The Bottom Line
- With CCPA regulations yet to be finalized and the possibility of further changes on the horizon, CCPA compliance remains a moving target. The CPRA — which has been dubbed “CCPA 2.0” — may be headed for the November 2020 ballot in California. Businesses that collect personal information from California residents must ensure that they are prepared for CCPA enforcement to begin on July 1, 2020.
With the July 1, 2020 California Consumer Privacy Act (CCPA) enforcement date quickly approaching, the California Attorney General has yet to finalize the implementing regulations, leaving businesses uncertain about their compliance obligations under the new law. Additionally, according to the California Office of Administrative Law (OAL), regulations normally need to be filed with the OAL between March 1 and May 31 in order for approved regulations to become effective on July 1.
As the end of May nears without the CCPA regulations appearing on the OAL’s long list of Proposed Regulations Under Review, the possibility that CCPA regulations will become effective on July 1, 2020 (as originally expected) is fading. If the regulations are submitted sometime between June 1 and August 31, the actual effective date would likely be October 1, according to the OAL’s timelines. Therefore, businesses should continue to look at the most recent version of the draft CCPA regulations.
The California Privacy Rights Act
As businesses work on CCPA compliance and await final CCPA regulations, they also need to keep an eye on the California Privacy Rights Act (CPRA), a new California ballot initiative that aims to amend and expand upon the CCPA. The initiative is being spearheaded by the Californians for Consumer Privacy organization, the same group that drove the initiative that resulted in the CCPA.
The organization has described the CPRA as an effort to address concerns that large companies are trying to weaken and undermine the CCPA and to ensure that the law is keeping pace with changes in technology.
With over 930,000 signatures submitted in support of the CPRA, the initiative has a strong chance of appearing on the 2020 November ballot in California. Before that can happen, the signatures need to go through a verification process to validate that at least 623,212 signatures have been collected from registered voters. County elections officials are now in the midst of a random sampling process to verify the signatures. Early reports from several counties show that nearly 78% of the signatures are valid. If that percentage holds and the signatures are certified by the Secretary of State by June 25, 2020, the CPRA will qualify for the ballot.
The CPRA Effects on the CCPA
If California voters pass the CPRA into law, it would significantly make over the CCPA. The CPRA would effectively change the following:
- Create a new definition for “sensitive personal information” (defined to include government identifiers; account and login information; precise geolocation data; race; ethnicity; religion; genetic data; union membership; contents of private communications; and certain sexual orientation, health and biometric information) and a requirement to include a link allowing consumers to limit the use of such data.
- Establish new consumer rights, including the right to correct inaccurate personal information and the right to limit a business’ use of sensitive personal information.
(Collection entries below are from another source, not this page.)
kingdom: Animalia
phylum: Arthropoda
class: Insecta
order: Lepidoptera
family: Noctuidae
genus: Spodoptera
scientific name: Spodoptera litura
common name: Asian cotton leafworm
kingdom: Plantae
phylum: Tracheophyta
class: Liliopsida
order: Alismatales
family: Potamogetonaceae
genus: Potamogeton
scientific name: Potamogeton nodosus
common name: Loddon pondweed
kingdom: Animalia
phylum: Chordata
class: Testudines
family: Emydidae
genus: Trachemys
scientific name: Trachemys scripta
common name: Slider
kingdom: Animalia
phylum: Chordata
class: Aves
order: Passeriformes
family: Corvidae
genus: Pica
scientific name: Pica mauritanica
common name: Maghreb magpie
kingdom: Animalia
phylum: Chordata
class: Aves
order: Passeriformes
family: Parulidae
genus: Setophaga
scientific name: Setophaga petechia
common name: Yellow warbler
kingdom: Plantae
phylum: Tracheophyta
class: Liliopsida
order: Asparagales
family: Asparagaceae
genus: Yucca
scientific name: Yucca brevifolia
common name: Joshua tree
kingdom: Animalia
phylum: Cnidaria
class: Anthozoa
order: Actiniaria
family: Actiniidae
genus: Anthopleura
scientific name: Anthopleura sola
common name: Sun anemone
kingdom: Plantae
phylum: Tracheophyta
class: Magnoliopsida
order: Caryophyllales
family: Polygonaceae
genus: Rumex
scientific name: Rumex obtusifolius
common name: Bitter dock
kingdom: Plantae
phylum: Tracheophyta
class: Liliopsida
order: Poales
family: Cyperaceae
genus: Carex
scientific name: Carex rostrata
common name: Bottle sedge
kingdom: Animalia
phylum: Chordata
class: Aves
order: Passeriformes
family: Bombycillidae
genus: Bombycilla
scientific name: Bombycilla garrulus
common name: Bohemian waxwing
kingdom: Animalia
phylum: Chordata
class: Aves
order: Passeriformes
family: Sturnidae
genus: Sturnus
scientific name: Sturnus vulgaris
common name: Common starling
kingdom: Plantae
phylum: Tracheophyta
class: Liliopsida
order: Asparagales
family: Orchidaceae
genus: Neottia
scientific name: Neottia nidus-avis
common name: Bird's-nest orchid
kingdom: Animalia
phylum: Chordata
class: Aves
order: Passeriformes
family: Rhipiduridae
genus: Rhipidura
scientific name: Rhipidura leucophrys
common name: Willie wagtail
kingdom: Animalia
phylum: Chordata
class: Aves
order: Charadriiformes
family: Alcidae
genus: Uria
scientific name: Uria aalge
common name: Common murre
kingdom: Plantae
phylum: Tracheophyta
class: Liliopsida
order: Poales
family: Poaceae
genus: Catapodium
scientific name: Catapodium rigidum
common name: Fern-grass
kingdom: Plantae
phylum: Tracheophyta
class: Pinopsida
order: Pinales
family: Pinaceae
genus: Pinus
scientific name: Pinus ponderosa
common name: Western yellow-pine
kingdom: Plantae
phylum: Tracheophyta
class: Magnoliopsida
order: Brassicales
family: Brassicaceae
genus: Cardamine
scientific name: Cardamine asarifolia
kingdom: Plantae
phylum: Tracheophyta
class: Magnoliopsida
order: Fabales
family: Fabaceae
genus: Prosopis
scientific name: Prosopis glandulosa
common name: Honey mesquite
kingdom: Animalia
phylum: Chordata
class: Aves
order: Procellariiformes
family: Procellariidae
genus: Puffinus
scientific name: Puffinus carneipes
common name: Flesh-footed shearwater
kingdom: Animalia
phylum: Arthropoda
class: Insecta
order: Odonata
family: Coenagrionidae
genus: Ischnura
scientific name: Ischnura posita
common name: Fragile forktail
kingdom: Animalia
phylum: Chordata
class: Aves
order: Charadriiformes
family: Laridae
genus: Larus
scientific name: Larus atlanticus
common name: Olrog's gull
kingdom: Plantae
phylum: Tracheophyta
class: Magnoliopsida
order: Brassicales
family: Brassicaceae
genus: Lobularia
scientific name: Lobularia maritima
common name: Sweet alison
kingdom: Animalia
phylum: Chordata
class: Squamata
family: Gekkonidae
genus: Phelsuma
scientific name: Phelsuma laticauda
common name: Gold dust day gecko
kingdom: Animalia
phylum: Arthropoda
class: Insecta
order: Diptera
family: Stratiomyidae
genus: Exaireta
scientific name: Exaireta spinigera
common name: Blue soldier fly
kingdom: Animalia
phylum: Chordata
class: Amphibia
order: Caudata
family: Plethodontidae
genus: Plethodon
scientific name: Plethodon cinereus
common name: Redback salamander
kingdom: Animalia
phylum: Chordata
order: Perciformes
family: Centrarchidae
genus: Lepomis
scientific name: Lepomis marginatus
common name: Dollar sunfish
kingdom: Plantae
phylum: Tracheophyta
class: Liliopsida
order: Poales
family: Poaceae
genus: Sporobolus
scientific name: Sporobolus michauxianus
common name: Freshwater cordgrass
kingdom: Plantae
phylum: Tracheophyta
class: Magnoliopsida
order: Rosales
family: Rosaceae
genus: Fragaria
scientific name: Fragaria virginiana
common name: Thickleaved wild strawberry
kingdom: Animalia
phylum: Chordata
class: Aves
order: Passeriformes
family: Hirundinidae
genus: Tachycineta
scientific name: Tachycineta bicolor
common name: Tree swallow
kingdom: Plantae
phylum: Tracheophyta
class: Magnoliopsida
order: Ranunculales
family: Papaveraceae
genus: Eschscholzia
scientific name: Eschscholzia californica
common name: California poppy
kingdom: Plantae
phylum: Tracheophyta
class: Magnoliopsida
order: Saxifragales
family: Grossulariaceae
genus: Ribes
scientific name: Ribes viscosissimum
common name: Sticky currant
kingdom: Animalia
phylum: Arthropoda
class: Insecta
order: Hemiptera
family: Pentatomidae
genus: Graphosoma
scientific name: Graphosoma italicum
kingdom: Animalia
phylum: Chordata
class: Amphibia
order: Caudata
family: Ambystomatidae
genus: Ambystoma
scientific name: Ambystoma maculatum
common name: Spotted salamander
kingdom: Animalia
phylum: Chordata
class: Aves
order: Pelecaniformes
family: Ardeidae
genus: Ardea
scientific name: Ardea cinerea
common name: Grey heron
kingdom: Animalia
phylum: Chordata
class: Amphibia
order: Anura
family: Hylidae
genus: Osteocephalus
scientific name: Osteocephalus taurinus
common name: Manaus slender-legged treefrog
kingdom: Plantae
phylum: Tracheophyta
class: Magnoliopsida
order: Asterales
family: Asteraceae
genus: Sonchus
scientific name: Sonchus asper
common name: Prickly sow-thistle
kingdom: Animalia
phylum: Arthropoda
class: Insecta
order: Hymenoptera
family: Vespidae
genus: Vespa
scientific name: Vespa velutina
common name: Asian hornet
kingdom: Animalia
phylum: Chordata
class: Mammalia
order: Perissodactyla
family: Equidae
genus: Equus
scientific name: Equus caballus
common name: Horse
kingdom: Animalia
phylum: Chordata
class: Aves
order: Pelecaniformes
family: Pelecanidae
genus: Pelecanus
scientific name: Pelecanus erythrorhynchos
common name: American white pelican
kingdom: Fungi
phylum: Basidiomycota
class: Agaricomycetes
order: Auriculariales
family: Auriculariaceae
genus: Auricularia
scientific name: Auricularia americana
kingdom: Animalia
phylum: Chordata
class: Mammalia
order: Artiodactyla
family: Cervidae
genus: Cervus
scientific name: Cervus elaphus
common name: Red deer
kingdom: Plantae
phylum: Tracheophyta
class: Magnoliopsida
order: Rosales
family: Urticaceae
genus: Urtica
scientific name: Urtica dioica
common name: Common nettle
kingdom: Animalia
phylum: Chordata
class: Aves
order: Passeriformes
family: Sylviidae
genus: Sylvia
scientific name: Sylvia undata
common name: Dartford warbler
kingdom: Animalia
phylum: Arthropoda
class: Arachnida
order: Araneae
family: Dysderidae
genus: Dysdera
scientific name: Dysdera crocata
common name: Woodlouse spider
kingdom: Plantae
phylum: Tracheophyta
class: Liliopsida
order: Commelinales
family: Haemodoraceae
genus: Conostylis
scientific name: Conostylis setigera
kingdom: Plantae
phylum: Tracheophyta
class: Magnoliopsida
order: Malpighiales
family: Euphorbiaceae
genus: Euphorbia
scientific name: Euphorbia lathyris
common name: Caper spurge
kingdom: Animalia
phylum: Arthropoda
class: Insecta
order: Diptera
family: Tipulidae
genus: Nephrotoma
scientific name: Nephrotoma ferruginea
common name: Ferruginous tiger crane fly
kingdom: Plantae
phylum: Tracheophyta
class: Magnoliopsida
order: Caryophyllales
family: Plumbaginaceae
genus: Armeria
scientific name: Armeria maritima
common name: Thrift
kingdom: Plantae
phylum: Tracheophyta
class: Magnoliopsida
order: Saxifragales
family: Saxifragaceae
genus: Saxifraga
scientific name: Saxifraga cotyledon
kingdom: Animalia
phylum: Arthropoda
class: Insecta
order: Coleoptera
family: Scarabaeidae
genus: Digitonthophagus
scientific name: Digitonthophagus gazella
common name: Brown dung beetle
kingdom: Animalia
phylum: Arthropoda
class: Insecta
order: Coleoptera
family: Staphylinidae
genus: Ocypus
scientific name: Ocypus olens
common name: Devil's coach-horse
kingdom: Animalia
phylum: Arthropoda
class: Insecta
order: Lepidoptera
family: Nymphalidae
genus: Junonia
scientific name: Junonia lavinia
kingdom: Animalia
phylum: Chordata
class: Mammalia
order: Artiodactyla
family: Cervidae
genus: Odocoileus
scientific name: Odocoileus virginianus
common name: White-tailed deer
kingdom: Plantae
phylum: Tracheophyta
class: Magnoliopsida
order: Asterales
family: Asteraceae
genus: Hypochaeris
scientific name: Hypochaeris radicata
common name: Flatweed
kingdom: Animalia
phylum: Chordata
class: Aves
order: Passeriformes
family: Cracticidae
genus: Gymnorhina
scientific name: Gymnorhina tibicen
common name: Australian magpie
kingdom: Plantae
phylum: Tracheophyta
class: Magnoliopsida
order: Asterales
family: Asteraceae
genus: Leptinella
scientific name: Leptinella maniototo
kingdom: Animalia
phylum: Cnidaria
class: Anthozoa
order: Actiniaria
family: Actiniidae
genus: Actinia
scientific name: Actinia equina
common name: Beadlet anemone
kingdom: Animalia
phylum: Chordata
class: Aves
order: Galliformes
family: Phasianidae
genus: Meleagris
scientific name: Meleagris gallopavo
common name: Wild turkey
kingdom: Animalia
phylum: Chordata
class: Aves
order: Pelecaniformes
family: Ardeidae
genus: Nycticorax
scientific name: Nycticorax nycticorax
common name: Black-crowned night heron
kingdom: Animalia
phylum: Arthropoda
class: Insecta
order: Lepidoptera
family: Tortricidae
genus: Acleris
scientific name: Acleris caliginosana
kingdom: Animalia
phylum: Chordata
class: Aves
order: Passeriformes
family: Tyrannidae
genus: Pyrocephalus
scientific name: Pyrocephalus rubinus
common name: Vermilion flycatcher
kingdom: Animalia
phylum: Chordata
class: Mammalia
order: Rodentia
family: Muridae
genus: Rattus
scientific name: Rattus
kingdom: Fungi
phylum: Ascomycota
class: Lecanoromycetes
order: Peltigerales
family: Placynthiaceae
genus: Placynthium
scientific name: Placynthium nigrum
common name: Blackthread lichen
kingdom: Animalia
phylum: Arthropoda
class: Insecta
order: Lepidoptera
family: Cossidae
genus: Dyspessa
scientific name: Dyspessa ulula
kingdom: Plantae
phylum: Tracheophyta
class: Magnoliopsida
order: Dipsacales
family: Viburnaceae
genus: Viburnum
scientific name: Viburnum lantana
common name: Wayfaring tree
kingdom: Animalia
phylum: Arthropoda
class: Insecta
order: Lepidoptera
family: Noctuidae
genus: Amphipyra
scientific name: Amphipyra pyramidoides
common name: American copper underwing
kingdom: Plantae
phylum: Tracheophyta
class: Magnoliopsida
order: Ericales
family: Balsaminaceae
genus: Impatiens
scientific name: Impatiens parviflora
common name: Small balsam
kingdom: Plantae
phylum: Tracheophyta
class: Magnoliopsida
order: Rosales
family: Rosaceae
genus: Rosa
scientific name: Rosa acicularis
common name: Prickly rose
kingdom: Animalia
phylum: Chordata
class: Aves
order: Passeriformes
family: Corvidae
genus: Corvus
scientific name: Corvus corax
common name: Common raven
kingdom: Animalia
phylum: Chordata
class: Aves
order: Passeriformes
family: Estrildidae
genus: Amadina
- Differentiate the “sharing” of personal information for “cross- context behavioral advertising” from “sales” of personal information and provide consumers the right to opt-out of such sharing. These changes suggest that a disclosure of personal information related to behavioral advertising may not necessarily be a “sale” of personal information, but must, in any event, be subject to a right for consumers to opt-out, regardless of whether a sale has occurred.
- Prohibit retaining personal information for longer than reasonably necessary.
- Require businesses to enter into contracts with third parties, service providers and contractors.
- Add direct obligations on service providers, including to assist businesses with compliance and to enter into contracts with their sub-processors.
Increased Fines and Higher Thresholds
- Increases maximum fines for privacy violations regarding minors under 16 from $2,500 to $7,500.
- Increase the number for consumers or households from 50,000 to 100,000 for the key threshold to meet the definition of a “business” under the CCPA, while removing “devices” from that calculation.
- Establish a state regulatory agency called the “California Privacy Protection Agency” for purposes of enforcing and implementing the law.
- Require the Attorney General to adopt additional regulations.
It’s worth mentioning that the CCPA was borne out of negotiations between the Californians for Consumer Privacy and state lawmakers, with the organization agreeing to withdraw its ballot initiative and concede certain items (e.g., private right of action for privacy violations but not data breaches) in exchange for lawmakers promising to pass consumer privacy legislation. Unless a similar compromise occurs, the CPRA appears likely to land on the November ballot.